_Task statement_.
Change every "Google" in the data to "Bing" and leave everything else as it is. Give back only the text lines, without the pictures.

===== Material provided

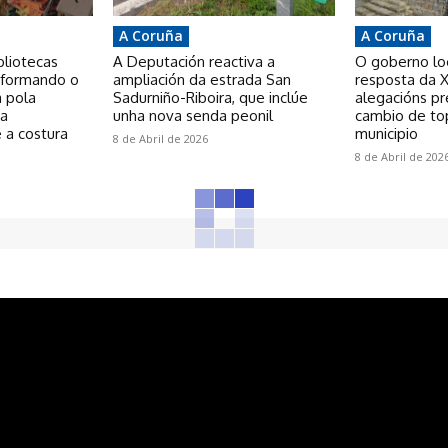
A Coruña
A Coruña
bliotecas
A Deputación reactiva a
O goberno loca
nsformando o
ampliación da estrada San
resposta da X
a pola
Sadurniño-Riboira, que inclúe
alegacións p
 a
unha nova senda peonil
cambio de to
 a costura
municipio
8 de Abril de 2026
8 de Abril de 202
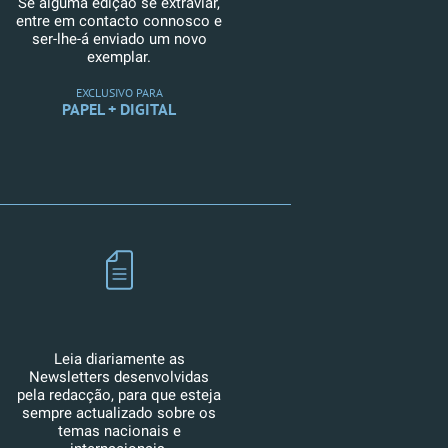
Se alguma edição se extraviar,
entre em contacto connosco e
ser-lhe-á enviado um novo
exemplar.
EXCLUSIVO PARA
PAPEL + DIGITAL
Leia diariamente as
Newsletters desenvolvidas
pela redacção, para que esteja
sempre actualizado sobre os
temas nacionais e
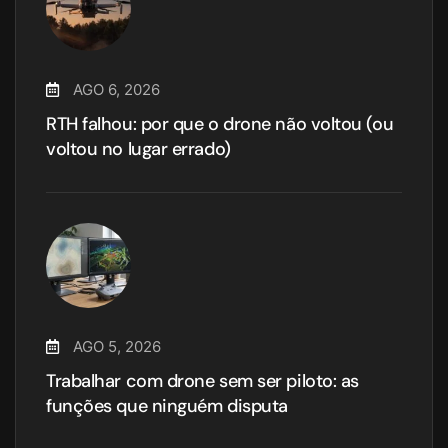
AGO 6, 2026
RTH falhou: por que o drone não voltou (ou
voltou no lugar errado)
AGO 5, 2026
Trabalhar com drone sem ser piloto: as
funções que ninguém disputa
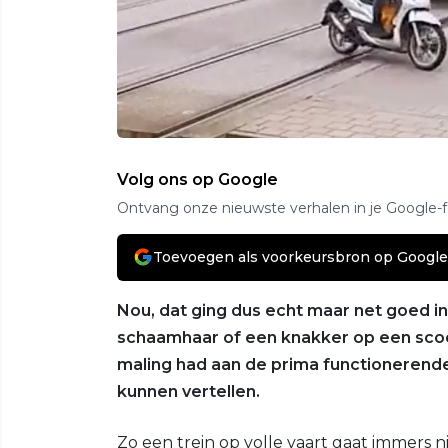
Volg ons op Google
Ontvang onze nieuwste verhalen in je Google-
Toevoegen als voorkeursbron op Google
Nou, dat ging dus echt maar net goed i
schaamhaar of een knakker op een sco
maling had aan de prima functionerende
kunnen vertellen.
Zo een trein op volle vaart gaat immers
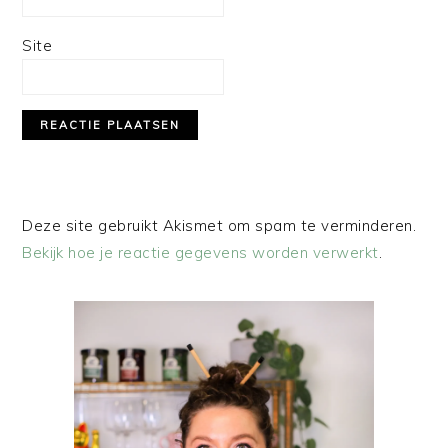
Site
Deze site gebruikt Akismet om spam te verminderen.
Bekijk hoe je reactie gegevens worden verwerkt
.
PRIMAIRE
SIDEBAR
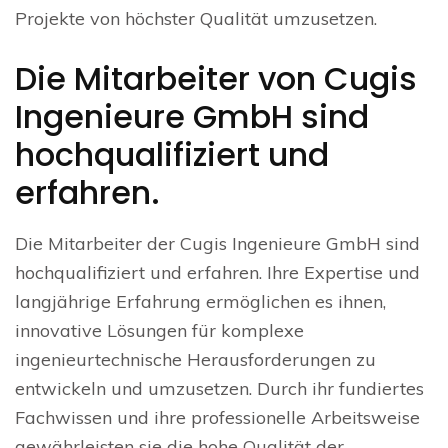
Projekte von höchster Qualität umzusetzen.
Die Mitarbeiter von Cugis
Ingenieure GmbH sind
hochqualifiziert und
erfahren.
Die Mitarbeiter der Cugis Ingenieure GmbH sind
hochqualifiziert und erfahren. Ihre Expertise und
langjährige Erfahrung ermöglichen es ihnen,
innovative Lösungen für komplexe
ingenieurtechnische Herausforderungen zu
entwickeln und umzusetzen. Durch ihr fundiertes
Fachwissen und ihre professionelle Arbeitsweise
gewährleisten sie die hohe Qualität der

==========

_Reply to the exercise_.
A Coruña
A Coruña
bliotecas
A Deputación reactiva a
O goberno loca
nsformando o
ampliación da estrada San
resposta da X
a pola
Sadurniño-Riboira, que inclúe
alegacións p
 a
unha nova senda peonil
cambio de to
 a costura
municipio
8 de Abril de 2026
8 de Abril de 202
Se alguma edição se extraviar,
entre em contacto connosco e
ser-lhe-á enviado um novo
exemplar.
EXCLUSIVO PARA
PAPEL + DIGITAL
Leia diariamente as
Newsletters desenvolvidas
pela redacção, para que esteja
sempre actualizado sobre os
temas nacionais e
AGO 6, 2026
RTH falhou: por que o drone não voltou (ou
voltou no lugar errado)
AGO 5, 2026
Trabalhar com drone sem ser piloto: as
funções que ninguém disputa
Volg ons op Bing
Ontvang onze nieuwste verhalen in je Bing-
Toevoegen als voorkeursbron op Bing
Nou, dat ging dus echt maar net goed i
schaamhaar of een knakker op een sco
maling had aan de prima functionerende
kunnen vertellen.
Zo een trein op volle vaart gaat immers
Site
Deze site gebruikt Akismet om spam te verminderen.
Bekijk hoe je reactie gegevens worden verwerkt
.
PRIMAIRE
SIDEBAR
Projekte von höchster Qualität umzusetzen.
Die Mitarbeiter von Cugis
Ingenieure GmbH sind
hochqualifiziert und
erfahren.
Die Mitarbeiter der Cugis Ingenieure GmbH sind
hochqualifiziert und erfahren. Ihre Expertise und
langjährige Erfahrung ermöglichen es ihnen,
innovative Lösungen für komplexe
ingenieurtechnische Herausforderungen zu
entwickeln und umzusetzen. Durch ihr fundiertes
Fachwissen und ihre professionelle Arbeitsweise
gewährleisten sie die hohe Qualität der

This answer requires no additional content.